Jul 27, 2006 23:14
OI! I have been trying to get into things here, i swear i have... but i always come up with excuses. I am not as happy here as I try to project. This city is huge, (just made 1 million population), but it's lacking something that Victoria has... a certain feel or spirit... I don't know what it is. I chalk it up to the lack of friends here. I love Kat, she's here... but it's not the same. I miss you guys. I miss UVic...
But, confession time... that city makes me feel sad. Apart from my friends of course. It was time to move on, I suppose. Turn over a new leaf? Spread my wings? Whatever you want to call it.
Work is frusterating. I work too much. Overtime every day. And no sleep at night. I worry and fret and feel down. It's kinda lonely here. Being a receptionist for a dent company is not my future career, whether I be good at it or not. My brain is already feeling neglected.... it wants to study more. *gasp* I know. I said it. There it is.
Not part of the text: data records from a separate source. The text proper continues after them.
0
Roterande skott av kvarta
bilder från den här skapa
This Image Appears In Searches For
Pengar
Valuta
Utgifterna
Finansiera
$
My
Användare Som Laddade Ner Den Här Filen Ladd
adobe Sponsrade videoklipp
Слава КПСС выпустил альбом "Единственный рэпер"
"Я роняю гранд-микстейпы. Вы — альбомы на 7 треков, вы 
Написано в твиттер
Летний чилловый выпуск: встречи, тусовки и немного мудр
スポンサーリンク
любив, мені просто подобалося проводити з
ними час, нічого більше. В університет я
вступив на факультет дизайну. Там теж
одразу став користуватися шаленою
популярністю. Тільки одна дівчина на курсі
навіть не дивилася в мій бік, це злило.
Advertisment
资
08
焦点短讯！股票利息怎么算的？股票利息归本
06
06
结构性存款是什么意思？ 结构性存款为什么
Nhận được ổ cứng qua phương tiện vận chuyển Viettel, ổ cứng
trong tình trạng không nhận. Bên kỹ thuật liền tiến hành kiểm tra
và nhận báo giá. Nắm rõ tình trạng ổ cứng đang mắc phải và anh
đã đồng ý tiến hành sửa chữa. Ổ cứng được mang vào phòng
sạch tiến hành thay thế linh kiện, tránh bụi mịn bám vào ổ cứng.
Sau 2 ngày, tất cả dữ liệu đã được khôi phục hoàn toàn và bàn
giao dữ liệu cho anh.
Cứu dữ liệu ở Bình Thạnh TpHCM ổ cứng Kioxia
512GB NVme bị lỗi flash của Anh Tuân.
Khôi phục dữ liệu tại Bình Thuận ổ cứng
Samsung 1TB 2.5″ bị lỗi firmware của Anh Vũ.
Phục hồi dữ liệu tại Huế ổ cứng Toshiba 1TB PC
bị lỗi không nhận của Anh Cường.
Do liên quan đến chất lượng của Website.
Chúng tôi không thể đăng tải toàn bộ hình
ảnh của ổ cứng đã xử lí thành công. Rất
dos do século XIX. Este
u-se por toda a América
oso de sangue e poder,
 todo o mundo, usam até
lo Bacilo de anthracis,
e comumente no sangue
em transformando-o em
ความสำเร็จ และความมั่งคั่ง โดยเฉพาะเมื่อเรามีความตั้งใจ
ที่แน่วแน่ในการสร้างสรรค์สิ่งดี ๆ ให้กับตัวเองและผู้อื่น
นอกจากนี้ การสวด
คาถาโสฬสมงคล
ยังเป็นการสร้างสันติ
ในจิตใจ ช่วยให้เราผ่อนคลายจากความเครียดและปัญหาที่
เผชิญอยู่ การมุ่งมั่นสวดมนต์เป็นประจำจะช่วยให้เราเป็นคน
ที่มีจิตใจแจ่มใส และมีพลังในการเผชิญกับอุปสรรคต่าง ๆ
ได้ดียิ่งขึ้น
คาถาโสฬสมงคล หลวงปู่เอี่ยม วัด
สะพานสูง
On other news I bought my ticket for victoria only to realise that the return flight is for the first tuesday in SEPTEMBER and not for the 8th of August!!! What am I supposed to do? Has anybody had to change a flight before? Are they going to charge me up the yin yang? How did this happen in the first place? I really MUST be working way to hard.
fuck.. please don't make me pay more money. I already have to pay for the airporter just to get into town because nobody seems able to pick me up. *grrr*.
I am going to van on the 5th for my cousin's wedding. Hence stopping in at vic to make it all worth the ticket back... I want to go shopping for a new dress but because of all the overtime i seem to keep running out of time and energy to get it done.
Whine complain moan groan. I need a hug.